**Selection**
We'll start off with a few questions from Chief Sysop David Woodbury, then
take questions from those in attendance. Let's get to it:

Q. (David Woodbury):
    Thank you for joining us. Your work on The Second Day, and the
follow-up Gettysburg: Culp's Hill and Cemetery Hill, are two of the most
important, most detailed studies of that climactic battle, and first I
would thank you for those contributions. Can you tell us a little bit about
how your interest in the Civil War developed, and specifically how you came
to dedicate so many years of your life to recounting the struggle at
Gettysburg?

A. (Harry Pfanz):
    Well I grew up with an interest in the Civil War, back as far as I can
recall, perhaps because I did have three great grandfathers in it, and one
lived until I was in high school, so the Civil War was very real to me as a
boy. After WW II, I worked for 4 years with the army as a historian, then
heard of an opening at Gettysburg, and I applied for it and got the job.
That was in 1956, and after I retired from the Park Service I thought I
would start writing, and since nothing had been written in a detailed way
about the 2nd day and the Culp's Hill areas, I thought I would give them a
try.

Q. (David Woodbury):
    In the Epilogue to The Second Day you conclude that "General Lee's
opportunity to win a decisive victory at Gettysburg had all but passed when
complete success had eluded his attacking divisions on the afternoon and
evening of 2 July." Do you believe that Lee's plans for July 3rd were
doomed to failure?

**Set task**
Can you reproduce, word for word, the stretch of the interview that opens with the words containing "That was in" and closes with "doomed to failure?"? Work only from the interview.

**Material**
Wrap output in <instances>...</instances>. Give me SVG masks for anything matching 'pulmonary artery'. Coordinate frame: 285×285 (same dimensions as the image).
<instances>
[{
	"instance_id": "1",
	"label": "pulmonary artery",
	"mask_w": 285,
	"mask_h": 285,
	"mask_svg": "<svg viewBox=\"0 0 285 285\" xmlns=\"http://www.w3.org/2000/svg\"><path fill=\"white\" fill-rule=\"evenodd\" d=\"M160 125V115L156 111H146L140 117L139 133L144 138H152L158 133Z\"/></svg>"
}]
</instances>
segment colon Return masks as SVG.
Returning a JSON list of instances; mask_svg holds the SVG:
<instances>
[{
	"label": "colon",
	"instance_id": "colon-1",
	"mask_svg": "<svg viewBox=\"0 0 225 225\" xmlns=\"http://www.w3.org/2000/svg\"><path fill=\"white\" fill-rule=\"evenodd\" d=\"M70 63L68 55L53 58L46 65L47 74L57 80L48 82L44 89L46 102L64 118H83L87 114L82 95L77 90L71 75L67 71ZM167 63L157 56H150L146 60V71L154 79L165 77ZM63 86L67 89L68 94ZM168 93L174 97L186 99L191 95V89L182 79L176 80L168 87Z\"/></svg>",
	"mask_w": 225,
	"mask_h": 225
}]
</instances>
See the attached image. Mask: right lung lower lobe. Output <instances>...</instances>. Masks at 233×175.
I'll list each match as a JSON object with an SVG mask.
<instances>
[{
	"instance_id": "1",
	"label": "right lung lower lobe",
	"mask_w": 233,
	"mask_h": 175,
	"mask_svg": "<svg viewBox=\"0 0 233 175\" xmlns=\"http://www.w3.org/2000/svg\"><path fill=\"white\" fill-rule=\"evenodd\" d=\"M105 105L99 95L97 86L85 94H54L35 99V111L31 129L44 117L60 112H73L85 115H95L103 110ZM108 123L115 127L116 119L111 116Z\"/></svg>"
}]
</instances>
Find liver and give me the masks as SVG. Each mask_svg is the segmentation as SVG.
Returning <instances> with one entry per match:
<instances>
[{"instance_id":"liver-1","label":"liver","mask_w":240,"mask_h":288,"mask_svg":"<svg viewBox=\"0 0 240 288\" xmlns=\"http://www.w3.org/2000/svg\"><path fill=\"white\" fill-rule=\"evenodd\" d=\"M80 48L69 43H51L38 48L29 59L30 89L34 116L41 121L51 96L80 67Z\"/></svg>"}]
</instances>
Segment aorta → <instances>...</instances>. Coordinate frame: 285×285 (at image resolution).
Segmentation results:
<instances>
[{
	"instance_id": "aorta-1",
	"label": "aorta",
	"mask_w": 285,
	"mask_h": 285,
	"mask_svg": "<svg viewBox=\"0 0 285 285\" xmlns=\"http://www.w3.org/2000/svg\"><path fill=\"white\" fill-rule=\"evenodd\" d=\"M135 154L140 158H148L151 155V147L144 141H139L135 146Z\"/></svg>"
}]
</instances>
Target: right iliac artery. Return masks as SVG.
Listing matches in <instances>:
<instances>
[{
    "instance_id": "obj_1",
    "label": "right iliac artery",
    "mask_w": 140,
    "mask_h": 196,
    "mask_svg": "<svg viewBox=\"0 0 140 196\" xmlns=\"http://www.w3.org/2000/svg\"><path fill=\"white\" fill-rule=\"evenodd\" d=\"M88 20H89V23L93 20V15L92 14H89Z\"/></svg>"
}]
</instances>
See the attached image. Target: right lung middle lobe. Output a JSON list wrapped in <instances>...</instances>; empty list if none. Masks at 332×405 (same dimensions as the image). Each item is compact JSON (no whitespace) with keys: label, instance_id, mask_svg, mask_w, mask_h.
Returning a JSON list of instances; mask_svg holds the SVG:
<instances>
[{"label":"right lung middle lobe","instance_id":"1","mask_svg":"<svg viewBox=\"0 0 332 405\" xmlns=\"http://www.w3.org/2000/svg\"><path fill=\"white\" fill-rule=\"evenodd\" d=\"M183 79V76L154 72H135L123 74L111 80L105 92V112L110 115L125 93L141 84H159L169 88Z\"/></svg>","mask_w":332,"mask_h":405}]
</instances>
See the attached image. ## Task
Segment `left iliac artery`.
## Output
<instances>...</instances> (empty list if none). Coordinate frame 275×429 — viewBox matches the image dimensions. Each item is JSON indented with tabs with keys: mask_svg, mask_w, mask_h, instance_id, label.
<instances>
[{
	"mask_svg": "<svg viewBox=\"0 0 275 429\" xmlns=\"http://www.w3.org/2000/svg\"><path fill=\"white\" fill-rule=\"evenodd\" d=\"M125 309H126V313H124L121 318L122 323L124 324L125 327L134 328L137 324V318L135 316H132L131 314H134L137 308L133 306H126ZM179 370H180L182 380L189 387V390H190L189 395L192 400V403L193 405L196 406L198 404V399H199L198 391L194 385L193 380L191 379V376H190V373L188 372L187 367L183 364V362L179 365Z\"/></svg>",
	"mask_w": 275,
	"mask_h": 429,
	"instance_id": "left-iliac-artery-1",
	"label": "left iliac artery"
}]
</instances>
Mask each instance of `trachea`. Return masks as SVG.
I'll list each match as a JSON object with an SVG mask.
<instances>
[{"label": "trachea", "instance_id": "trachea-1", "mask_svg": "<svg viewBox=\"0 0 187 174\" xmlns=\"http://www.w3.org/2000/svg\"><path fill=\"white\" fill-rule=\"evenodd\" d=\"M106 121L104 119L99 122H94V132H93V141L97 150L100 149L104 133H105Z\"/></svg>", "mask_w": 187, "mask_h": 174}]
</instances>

**The response**
That was in 1956, and after I retired from the Park Service I thought I
would start writing, and since nothing had been written in a detailed way
about the 2nd day and the Culp's Hill areas, I thought I would give them a
try.

Q. (David Woodbury):
    In the Epilogue to The Second Day you conclude that "General Lee's
opportunity to win a decisive victory at Gettysburg had all but passed when
complete success had eluded his attacking divisions on the afternoon and
evening of 2 July." Do you believe that Lee's plans for July 3rd were
doomed to failure?